Mr Bruton said he was too concerned about the viability of Irish firms exporting to South Africa to risk the retaliation that could arise from Ireland taking some unilateral action against South African goods. “I am afraid all my instincts tell me that the Government should not become involved in any activity which is designed to restrict imports from South Africa,” he noted.
Earlier that month, Mr Quinn had sought approval to hold a conference of the major supermarket chains to agree a voluntary code of practice designed to minimise the sale of South African goods. The staging of a conference was a recommendation of the Labour Court which sought to bring an end to the industrial dispute at Dunnes which had lasted almost a year at that point. If that didn’t work, Mr Quinn wanted the government to introduce licensing arrangements on products from South Africa.
However, Mr Bruton said he had a list of reasons why Ireland should not take such a course of action which he would apply “with varying degrees of force” dependent on whether voluntary or mandatory restrictions were proposed. “At the nub of it all is my growing sense of conviction that any government involved in efforts — however so they may be disguised as voluntary — in effect amount to restrictions on South-African imports,” Mr Bruton said.
He expressed reservations about how any ministerial involvement in such restrictions would be “played up” by the media given the subject was already “so much before the public eye”.
Mr Bruton also cautioned Mr Quinn about taking a major stance on the issue.
“I think that your involvement — and the pressure to produce results — would very quickly undermine the voluntary nature of any arrangements,” he added.
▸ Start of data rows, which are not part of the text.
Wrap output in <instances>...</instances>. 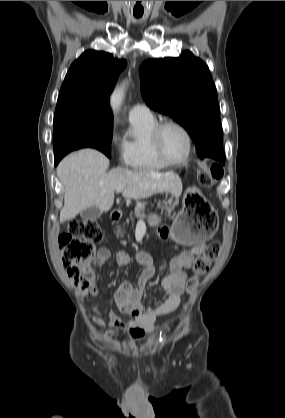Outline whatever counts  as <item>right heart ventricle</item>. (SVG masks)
<instances>
[{"instance_id": "right-heart-ventricle-1", "label": "right heart ventricle", "mask_w": 285, "mask_h": 418, "mask_svg": "<svg viewBox=\"0 0 285 418\" xmlns=\"http://www.w3.org/2000/svg\"><path fill=\"white\" fill-rule=\"evenodd\" d=\"M131 128L123 140L126 164L143 170H158L167 167L155 154L150 135L157 121L150 119L130 121Z\"/></svg>"}]
</instances>
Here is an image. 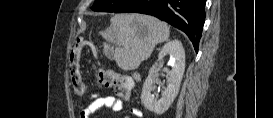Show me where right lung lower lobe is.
I'll return each instance as SVG.
<instances>
[{"mask_svg": "<svg viewBox=\"0 0 273 118\" xmlns=\"http://www.w3.org/2000/svg\"><path fill=\"white\" fill-rule=\"evenodd\" d=\"M205 4L206 0H129L116 12L158 17L185 32L197 52L205 22Z\"/></svg>", "mask_w": 273, "mask_h": 118, "instance_id": "obj_1", "label": "right lung lower lobe"}]
</instances>
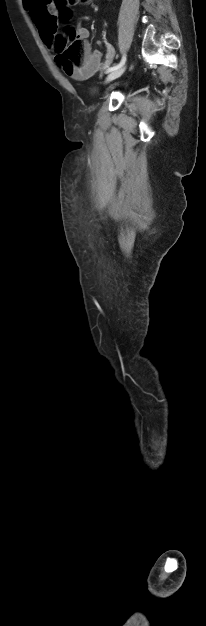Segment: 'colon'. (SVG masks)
Returning <instances> with one entry per match:
<instances>
[{
    "instance_id": "colon-1",
    "label": "colon",
    "mask_w": 206,
    "mask_h": 626,
    "mask_svg": "<svg viewBox=\"0 0 206 626\" xmlns=\"http://www.w3.org/2000/svg\"><path fill=\"white\" fill-rule=\"evenodd\" d=\"M91 0H53L56 9L65 11L68 7L78 4H89ZM57 50L62 53L66 60L78 64L81 62L84 46L77 39V31L70 28L57 42Z\"/></svg>"
}]
</instances>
Mr Bruton also said he was unconvinced there was much room to find replacement products to substitute any goods which might be banned from South Africa for reasons of seasonality, competition and “the pattern of imports”.
Other State papers show the Department of Foreign Affairs had no objections on political grounds to Mr Quinn’s proposals but did express concern they could cause legal difficulties because of Ireland’s membership of the EEC.
Mr Barry, the minister for foreign affairs, informed the Labour leader and Tánaiste Dick Spring that other EEC countries had taken some form of unilateral action against South Africa including Denmark which had enacted legislation forbidding new investment by Danish firms in South Africa. However, he pointed out no other EEC states had imposed an actual ban on the importation of goods.
“A unilateral ban on trade with South Africa is inappropriate at present in that it would be unlikely to influence the South African government to end apartheid,” Mr Barry reasoned. He claimed for pressure on South Africa to be effective, there had to be an international agreement on measures to be taken.
He believed sanctions would have to be mandatory, graduated, carefully chosen, and fully implemented if they were to work.
The minister said he was concerned the Dunnes dispute was likely to drag on for a long time with losses to both sides. In addition, he said it was attracting a lot of international attention which had “damaging consequences for the country’s international reputation”.